Below are tips for managing large clusters.
- Have a good sysadmin if you're not one yourself.
Take a look at a presentation done by Allen Wittenauer: http://tinyurl.com/5foamm
- Have the LAN closed off to untrusted users. Without this, your filesystem is effectively open to everyone on the network.
- Once you are on the private LAN, turn off all firewalls on the machines, as it only creates connectivity problems.
- Use LDAP or similar to manage user accounts.
- Only put the slaves file on your namenode and secondary namenode to prevent confusion.
Use RPMs to install the Hadoop binaries. Cloudera provide some RPMs for this, and a web site to generate configuration RPM files.
- Use kickstart or similar to bring up the machines.
- If you are trying to configure the machines one by one, step away from the keyboard. That is not the way to manage a cluster.
- Keep an eye out for disk SMART messages in the server logs. They warn of trouble.
- Keep an eye on disk capacity, especially on the namenode. You do not want the NN to run out of storage as Bad Things happen.
- Keep the underlying software in sync: OS, Java version.
- Run the rebalancer, throttled back appropriately for your bandwidth
Management Tool Support
See the AmazonEC2 and AmazonS3 pages for tips on managing clusters built on EC2 and S3.
See the [[ManagementTools|Management Tools] Page for details on integration with Management Tools
Other good documentation: Patterns of Hadoop Deployment
Hadoop Configuration
- Don't do it by copying XML files around by hand.
- Look at the cloudera config tools. If you use them, keep the previous RPMs around
Consider a system configuration management package to keep Hadoop's source and configuration consistent across all nodes. Some example packages are bcfg2, SmartFrog, Puppet, cfengine, etc.
- Keep your site XML files under SCM, so you can roll-back, diff changes.
NameNode Health
The NameNode is a SPOF. When it goes offline, the cluster goes down. If it loses its data, the filesystem is gone. Value it.
Have a secondary name node! When the BackupNode replaces this, have a BackupNode!
- Never let its disks fill up.
- Consider RAID storage here. If not, set it to save its data to two independent drives, ideally on separate controllers (just in case the controller decides to play up)
- Set the NN up to save one copy of all its data to a remote machine (NFS?), so even if the NN goes down, you can bring up a new machine with the same hostname for everything else to bind to.
Workers
- Have identical hardware on all workers in the cluster, eliminating the need to have different configuration options (task slots, data directory locations, etc.)
- Have a common user account on every machine you run Hadoop on, with a common public key in ~/.ssh/authorized_keys
- Track HDDs, their history and their failures. Disk failures are not always independent in a large datacentre.

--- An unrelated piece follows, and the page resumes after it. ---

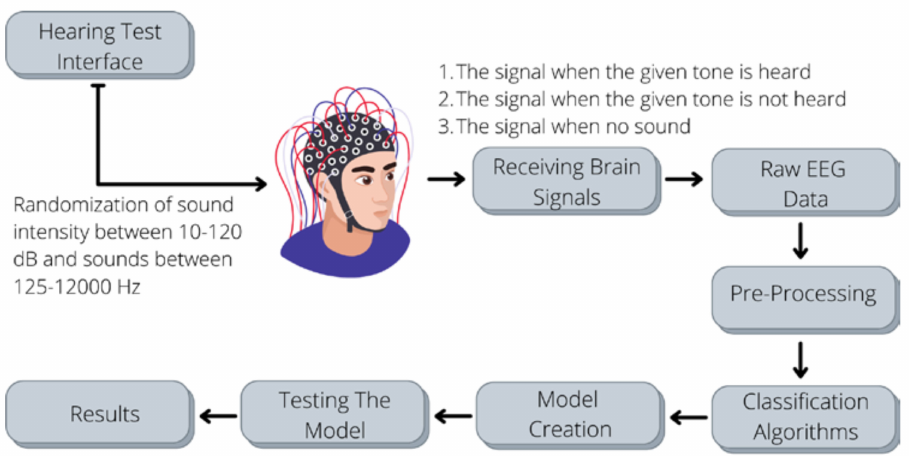
Figure 1. The proposed procedure in our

- Have simple hostname to rack or IP to rack mappings, so the rack detection scripts are trivial.
How to rebalance a full datanode
If a datanode is at or near 100% capacity,
- Decommission the node: this will copy everything off.
- Take it offline.
- Delete the data, clean up the HDDs.
- Add the node again.
Testing Failure
Things will go wrong. There is always SPOF. Test your failure handling processes before you go live.
- Simulate a corrupted edit log by killing the namenode process, truncating the (binary) edit log, and bringing it up. See how the team handles it.
- Turn off one of the switches, pull out a network cable. See how the cluster handles it, how it recovers. Then put the switch back on.
- Turn an entire rack off without warning. See what happens when they go offline.
- Turn off DNS. Or just the rDNS side of things.
- Turn off the entire datacenter, switch it back on. Are there any race conditions?
- Write an job that tries to generate too much data, fills up the cluster. How is it handled?